Problem to work on →
Among the records below, determine how many lines have the word "tỉnh" in them; output only the number.

Extracted entries START

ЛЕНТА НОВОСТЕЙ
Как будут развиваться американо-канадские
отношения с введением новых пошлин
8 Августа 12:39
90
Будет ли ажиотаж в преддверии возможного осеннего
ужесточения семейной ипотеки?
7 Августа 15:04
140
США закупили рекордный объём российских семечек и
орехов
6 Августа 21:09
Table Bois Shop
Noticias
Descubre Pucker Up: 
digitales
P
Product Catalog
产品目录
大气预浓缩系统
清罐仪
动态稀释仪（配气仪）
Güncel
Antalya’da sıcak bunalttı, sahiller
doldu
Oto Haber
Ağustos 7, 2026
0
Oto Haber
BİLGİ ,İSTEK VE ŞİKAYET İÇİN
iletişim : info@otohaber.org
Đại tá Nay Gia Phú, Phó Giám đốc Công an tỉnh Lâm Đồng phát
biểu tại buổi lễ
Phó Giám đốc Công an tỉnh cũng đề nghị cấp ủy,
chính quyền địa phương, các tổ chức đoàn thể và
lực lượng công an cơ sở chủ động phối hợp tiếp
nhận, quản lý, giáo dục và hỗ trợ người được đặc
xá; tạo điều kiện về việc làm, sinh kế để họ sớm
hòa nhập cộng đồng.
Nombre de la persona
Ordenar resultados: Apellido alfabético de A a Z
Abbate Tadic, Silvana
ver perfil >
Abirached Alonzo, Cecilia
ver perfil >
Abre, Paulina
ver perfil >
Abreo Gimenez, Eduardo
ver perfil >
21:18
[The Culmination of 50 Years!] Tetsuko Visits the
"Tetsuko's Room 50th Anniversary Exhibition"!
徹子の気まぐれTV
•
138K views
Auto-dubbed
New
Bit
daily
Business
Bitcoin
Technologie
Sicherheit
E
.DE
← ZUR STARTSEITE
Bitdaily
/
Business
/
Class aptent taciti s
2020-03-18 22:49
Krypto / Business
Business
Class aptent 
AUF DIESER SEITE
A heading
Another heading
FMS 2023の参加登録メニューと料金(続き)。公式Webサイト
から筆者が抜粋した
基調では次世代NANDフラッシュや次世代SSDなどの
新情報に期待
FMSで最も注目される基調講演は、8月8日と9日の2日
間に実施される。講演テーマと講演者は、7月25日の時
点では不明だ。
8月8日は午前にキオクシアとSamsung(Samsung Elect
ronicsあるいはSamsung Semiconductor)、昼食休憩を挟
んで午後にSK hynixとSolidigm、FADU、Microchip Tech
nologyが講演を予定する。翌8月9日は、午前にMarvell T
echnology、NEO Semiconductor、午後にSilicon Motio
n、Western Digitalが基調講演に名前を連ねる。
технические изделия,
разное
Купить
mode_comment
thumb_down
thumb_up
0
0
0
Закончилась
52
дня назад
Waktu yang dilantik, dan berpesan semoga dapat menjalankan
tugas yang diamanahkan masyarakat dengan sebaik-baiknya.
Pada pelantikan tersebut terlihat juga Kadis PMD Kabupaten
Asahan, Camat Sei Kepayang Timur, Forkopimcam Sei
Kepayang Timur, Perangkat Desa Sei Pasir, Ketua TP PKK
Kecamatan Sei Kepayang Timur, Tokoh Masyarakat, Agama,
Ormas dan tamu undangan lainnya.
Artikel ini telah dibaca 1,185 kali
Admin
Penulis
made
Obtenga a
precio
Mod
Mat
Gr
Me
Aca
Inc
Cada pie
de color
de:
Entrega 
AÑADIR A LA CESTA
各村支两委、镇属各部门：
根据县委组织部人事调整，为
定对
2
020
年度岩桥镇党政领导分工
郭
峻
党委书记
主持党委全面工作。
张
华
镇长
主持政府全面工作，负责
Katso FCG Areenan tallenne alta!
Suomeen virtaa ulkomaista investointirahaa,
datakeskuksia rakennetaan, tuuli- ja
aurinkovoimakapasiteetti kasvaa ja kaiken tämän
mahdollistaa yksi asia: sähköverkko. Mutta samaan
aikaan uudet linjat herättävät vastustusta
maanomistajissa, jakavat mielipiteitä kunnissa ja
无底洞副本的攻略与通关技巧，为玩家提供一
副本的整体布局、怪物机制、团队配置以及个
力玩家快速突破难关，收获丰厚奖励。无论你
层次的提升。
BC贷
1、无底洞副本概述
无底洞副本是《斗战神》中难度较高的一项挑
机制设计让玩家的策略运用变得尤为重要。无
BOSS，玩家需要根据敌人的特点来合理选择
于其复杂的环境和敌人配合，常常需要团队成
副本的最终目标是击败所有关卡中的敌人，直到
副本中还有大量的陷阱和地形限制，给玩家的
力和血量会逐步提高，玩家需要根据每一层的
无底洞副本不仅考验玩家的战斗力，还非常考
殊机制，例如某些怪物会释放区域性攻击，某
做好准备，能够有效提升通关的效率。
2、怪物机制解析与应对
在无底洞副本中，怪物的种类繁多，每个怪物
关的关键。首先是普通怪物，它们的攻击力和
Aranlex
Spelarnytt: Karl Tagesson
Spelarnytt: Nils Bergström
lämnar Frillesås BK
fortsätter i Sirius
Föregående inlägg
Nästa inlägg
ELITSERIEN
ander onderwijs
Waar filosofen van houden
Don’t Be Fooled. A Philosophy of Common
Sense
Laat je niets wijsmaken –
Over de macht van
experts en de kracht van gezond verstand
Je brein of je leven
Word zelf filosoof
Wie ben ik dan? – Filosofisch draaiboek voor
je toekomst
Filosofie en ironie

Extracted entries END

Response →
2